In October, We Wear Pink

Anthony Tillman

We find ourselves in the heart of October. Just a hop, skip, and a jump away from Halloween, then we’re on to November. But before November hits and the moustaches and leg hairs begin to grow, an even bigger change is going to happen. No, I’m not talking about the trading of our light shirts for our chunky sweaters; I’m talking about the end of the trend where bright pink accessories are donned among athletes.

One may wonder how 300-pound football players can prance around the field covered in pink and still earn the crowds approval. It puzzles me from time to time. It’s because October is National Breast Cancer Awareness Month and its recognized color is pink. Simple right?

The fact that such a serious disease is recognized on such a large scale is excellent. I find it particularly difficult to say the same about the trend that entails athletes who wear pink accessories in a desperate attempt to achieve the most ‘swag’ on their respective team. It is estimated that more than 230,000 women are diagnosed with breast cancer this year. Of the 230,000 women to be diagnosed, 40,000 are expected to die as a result. My question to the athletes participating in the trend is are they doing it because of self-interest or for a greater, more proactive cause?


Big sporting brands like Nike, Reebok, and Under Amour cash in on this trend. I have seen the color pink infect everything from athletic tape, gloves, and even cleats. I search, but still fail to justify buying a pair of pink cleats that cost nearly $100 without personal glorification serving as the motive. Considering the fact that a fall sport is likely to only have a handful of competitions during the month of October, I find it to be an unwise investment.

Observing what happens in sports during October is similar to watching frantic parents rush out to buy holiday gifts for their young ones.
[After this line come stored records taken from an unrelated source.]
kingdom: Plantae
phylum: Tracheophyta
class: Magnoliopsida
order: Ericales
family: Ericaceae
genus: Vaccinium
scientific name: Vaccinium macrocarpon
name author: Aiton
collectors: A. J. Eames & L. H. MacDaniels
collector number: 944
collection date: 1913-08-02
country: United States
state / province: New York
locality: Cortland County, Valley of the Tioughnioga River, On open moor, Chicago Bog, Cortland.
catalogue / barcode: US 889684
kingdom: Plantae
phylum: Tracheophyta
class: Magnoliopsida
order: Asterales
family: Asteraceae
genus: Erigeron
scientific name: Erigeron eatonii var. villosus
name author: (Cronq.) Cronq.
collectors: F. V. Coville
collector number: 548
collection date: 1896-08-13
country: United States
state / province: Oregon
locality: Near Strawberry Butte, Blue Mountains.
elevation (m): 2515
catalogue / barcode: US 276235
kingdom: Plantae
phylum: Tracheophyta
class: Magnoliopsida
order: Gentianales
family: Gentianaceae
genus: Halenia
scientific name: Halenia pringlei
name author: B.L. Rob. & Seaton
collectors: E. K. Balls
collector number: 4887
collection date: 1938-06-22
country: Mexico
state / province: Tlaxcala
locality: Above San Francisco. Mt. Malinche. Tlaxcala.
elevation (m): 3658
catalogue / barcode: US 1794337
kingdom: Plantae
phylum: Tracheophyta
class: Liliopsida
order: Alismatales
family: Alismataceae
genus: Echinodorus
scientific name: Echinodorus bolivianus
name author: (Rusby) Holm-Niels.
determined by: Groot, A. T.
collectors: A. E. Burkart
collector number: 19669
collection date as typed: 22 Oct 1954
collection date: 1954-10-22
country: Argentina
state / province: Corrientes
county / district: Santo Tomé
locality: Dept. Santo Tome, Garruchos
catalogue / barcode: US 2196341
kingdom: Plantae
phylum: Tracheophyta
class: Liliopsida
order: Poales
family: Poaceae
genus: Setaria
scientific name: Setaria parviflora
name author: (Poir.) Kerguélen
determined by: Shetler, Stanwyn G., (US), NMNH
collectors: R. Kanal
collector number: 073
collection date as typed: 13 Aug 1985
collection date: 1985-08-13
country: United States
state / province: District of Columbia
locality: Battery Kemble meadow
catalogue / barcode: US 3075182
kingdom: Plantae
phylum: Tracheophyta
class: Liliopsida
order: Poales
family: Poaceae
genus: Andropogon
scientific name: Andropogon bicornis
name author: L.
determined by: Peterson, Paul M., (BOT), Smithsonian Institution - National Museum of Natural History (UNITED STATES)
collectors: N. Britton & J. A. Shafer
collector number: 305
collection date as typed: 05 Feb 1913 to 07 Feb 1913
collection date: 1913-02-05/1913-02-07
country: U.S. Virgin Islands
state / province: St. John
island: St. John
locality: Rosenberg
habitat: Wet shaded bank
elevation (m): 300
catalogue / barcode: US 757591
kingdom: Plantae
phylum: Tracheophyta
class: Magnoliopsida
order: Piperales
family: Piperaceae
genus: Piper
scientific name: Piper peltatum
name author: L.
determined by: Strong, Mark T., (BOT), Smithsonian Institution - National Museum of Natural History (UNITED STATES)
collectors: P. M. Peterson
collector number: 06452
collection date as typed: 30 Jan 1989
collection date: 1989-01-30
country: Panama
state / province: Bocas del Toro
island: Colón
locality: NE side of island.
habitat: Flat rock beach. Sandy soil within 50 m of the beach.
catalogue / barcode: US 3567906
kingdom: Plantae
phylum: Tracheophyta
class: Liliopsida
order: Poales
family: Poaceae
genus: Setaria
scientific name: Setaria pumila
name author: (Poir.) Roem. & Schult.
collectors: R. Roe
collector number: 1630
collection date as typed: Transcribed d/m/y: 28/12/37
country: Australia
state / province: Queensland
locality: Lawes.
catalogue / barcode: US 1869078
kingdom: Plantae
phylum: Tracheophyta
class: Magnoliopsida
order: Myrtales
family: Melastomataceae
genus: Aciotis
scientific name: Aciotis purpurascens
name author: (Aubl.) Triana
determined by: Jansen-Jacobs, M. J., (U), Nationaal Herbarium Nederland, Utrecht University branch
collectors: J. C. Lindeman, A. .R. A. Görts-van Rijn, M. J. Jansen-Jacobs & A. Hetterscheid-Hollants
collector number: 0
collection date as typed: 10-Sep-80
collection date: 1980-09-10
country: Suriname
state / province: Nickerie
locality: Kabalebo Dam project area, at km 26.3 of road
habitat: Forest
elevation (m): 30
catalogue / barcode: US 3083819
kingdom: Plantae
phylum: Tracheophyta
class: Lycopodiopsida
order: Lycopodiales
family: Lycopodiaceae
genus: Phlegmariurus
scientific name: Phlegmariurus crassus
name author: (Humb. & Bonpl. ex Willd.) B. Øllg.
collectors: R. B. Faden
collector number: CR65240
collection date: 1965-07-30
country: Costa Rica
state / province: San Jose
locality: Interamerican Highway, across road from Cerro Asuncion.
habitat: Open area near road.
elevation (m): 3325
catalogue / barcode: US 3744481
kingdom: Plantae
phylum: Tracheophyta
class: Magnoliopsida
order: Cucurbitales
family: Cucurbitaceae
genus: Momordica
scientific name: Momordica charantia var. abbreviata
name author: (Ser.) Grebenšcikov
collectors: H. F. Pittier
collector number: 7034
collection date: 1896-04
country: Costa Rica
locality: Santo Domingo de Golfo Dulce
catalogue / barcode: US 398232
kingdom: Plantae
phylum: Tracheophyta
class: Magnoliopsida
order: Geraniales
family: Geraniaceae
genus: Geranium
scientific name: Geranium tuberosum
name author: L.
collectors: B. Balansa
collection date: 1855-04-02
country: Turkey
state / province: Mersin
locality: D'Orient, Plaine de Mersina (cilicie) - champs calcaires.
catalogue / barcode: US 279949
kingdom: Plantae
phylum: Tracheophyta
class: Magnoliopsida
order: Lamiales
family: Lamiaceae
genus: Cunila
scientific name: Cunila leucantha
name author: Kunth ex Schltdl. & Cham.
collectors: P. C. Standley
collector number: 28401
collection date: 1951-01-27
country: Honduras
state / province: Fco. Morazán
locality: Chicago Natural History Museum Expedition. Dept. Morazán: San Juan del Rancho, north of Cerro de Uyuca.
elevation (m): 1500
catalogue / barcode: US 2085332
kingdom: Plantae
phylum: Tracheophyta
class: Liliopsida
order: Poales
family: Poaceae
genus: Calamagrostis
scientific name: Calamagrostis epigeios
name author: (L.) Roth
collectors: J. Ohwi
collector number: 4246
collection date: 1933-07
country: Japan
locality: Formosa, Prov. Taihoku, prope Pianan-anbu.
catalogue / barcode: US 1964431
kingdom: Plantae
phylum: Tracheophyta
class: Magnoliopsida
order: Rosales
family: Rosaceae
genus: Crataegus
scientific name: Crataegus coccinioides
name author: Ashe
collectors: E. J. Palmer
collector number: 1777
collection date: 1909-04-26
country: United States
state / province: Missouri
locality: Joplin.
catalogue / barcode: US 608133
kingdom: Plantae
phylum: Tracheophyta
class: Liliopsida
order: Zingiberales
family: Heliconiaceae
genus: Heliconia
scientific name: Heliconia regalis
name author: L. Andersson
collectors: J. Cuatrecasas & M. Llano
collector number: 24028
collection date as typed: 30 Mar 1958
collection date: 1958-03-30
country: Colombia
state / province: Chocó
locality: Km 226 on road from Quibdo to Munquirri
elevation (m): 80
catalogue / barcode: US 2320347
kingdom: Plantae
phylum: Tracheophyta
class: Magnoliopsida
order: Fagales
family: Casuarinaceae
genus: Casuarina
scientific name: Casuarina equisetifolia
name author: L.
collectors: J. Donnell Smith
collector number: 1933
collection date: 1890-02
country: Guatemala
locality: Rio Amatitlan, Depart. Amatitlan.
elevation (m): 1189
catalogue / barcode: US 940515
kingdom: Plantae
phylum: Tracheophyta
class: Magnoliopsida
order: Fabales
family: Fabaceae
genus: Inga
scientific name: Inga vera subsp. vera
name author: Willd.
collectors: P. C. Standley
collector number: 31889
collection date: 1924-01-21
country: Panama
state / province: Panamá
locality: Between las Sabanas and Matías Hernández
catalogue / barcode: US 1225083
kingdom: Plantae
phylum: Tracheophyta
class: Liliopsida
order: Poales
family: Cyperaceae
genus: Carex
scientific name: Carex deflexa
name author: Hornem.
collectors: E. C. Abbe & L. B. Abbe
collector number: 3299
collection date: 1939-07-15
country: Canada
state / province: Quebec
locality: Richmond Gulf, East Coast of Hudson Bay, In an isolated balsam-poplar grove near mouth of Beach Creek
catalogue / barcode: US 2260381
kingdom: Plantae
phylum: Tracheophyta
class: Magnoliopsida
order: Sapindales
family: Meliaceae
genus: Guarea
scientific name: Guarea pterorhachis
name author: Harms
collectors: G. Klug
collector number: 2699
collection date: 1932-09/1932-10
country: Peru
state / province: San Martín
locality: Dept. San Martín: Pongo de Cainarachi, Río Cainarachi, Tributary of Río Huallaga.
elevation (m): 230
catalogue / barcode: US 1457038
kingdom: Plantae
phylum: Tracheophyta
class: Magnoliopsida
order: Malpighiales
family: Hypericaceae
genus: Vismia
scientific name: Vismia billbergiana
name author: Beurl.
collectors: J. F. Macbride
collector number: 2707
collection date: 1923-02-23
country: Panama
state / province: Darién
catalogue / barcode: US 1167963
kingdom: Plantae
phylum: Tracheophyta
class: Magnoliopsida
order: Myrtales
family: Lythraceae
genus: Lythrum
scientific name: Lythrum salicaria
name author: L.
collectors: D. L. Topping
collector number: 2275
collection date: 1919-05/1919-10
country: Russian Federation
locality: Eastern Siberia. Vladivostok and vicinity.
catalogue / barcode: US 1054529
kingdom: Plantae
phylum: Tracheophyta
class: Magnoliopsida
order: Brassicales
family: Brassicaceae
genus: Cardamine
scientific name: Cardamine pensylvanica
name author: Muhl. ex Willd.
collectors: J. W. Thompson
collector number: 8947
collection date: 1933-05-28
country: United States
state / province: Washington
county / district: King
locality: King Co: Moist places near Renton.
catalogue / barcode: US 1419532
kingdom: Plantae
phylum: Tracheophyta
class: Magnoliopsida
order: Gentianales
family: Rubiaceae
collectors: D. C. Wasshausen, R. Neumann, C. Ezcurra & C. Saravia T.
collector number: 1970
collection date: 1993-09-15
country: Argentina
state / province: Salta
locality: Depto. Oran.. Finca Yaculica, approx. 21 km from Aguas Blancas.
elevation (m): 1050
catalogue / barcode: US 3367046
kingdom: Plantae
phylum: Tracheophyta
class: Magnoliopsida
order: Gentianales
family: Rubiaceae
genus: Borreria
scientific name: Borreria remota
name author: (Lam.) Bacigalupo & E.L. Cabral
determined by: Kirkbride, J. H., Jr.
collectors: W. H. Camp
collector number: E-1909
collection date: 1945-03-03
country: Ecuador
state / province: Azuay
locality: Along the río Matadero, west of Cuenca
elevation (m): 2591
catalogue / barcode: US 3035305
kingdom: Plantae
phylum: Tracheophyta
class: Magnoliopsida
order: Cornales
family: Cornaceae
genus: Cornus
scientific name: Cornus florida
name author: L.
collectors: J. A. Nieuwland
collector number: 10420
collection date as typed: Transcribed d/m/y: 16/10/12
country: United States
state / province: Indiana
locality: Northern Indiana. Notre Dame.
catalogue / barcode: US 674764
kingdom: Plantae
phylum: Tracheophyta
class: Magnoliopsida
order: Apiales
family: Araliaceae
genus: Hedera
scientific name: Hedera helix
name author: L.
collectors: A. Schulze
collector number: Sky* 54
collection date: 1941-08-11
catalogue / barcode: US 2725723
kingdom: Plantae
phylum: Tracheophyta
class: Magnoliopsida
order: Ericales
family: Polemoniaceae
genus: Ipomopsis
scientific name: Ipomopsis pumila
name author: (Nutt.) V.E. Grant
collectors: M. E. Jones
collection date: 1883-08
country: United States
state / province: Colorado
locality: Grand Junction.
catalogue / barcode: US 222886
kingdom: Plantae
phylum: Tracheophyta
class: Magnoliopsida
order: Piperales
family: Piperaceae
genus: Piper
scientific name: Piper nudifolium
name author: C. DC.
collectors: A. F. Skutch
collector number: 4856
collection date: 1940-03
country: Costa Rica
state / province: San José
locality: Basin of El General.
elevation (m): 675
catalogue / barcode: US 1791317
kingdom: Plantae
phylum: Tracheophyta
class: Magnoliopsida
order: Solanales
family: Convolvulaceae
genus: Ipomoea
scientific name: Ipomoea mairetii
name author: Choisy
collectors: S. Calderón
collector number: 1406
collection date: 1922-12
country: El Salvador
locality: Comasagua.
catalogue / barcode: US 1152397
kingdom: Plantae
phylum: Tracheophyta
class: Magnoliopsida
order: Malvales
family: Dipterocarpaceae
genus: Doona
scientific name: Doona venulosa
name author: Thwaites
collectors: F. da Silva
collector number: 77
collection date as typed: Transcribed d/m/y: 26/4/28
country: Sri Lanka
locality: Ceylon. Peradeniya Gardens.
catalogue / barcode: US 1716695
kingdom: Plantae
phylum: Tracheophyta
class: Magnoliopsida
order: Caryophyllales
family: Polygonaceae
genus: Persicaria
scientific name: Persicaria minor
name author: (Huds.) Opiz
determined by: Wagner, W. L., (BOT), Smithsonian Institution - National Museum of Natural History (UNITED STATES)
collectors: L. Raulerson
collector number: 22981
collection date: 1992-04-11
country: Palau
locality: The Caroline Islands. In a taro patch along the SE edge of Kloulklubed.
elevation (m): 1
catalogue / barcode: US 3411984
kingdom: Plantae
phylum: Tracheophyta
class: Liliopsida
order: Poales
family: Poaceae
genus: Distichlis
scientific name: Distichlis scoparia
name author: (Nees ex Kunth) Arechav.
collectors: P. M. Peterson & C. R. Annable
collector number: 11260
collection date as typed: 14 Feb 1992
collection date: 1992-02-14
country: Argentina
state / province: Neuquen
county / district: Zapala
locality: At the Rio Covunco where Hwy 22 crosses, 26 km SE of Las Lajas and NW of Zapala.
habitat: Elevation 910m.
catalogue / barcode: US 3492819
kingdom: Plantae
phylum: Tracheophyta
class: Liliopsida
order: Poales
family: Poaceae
It’s consumerism at its best. Just as Christmas has assumed such a commercialized façade, October has done the same. Go ahead, take a trip to your local sporting goods store and try to find pink accessories. It’s going to be a hit or miss experience because the store has either gotten a new shipment, or yesterday’s shipment has already sold out.

Now, I’d hate to discredit any athletes who do in fact wear pink for reasons vested in other places than themselves. Unfortunately for the athletes with good intentions, one self-absorbed athlete can discredit the rest. Another point I wish to bring to light, is if an athlete were immediately affected by breast cancer, would it be acceptable for that athlete to wear pink for the duration of his or her season? You might think, sure, why not? But the sad truth is that so many people are wrapped up in trends and fads, that they would bash someone for doing so, which in my opinion is ignorant. I don’t believe a calendar should tell someone when he or she can or cannot wear a certain accessory if it serves to represent an issue as serious as breast cancer.

If athletes did in fact know the severity of breast cancer and they had nothing to show for their participation in the fight against it, would they be likely to still sport those pink socks? How about that armband? Not likely.

If more people were aware and active in the fight against breast cancer, than I think it would be absolutely appropriate to represent their efforts by wearing pink. However, morality is compromised when people wear it to give their swagger an unearned boost. When athletes sport their pink accessories, what are they really saying? Is it merely just a fashion statement?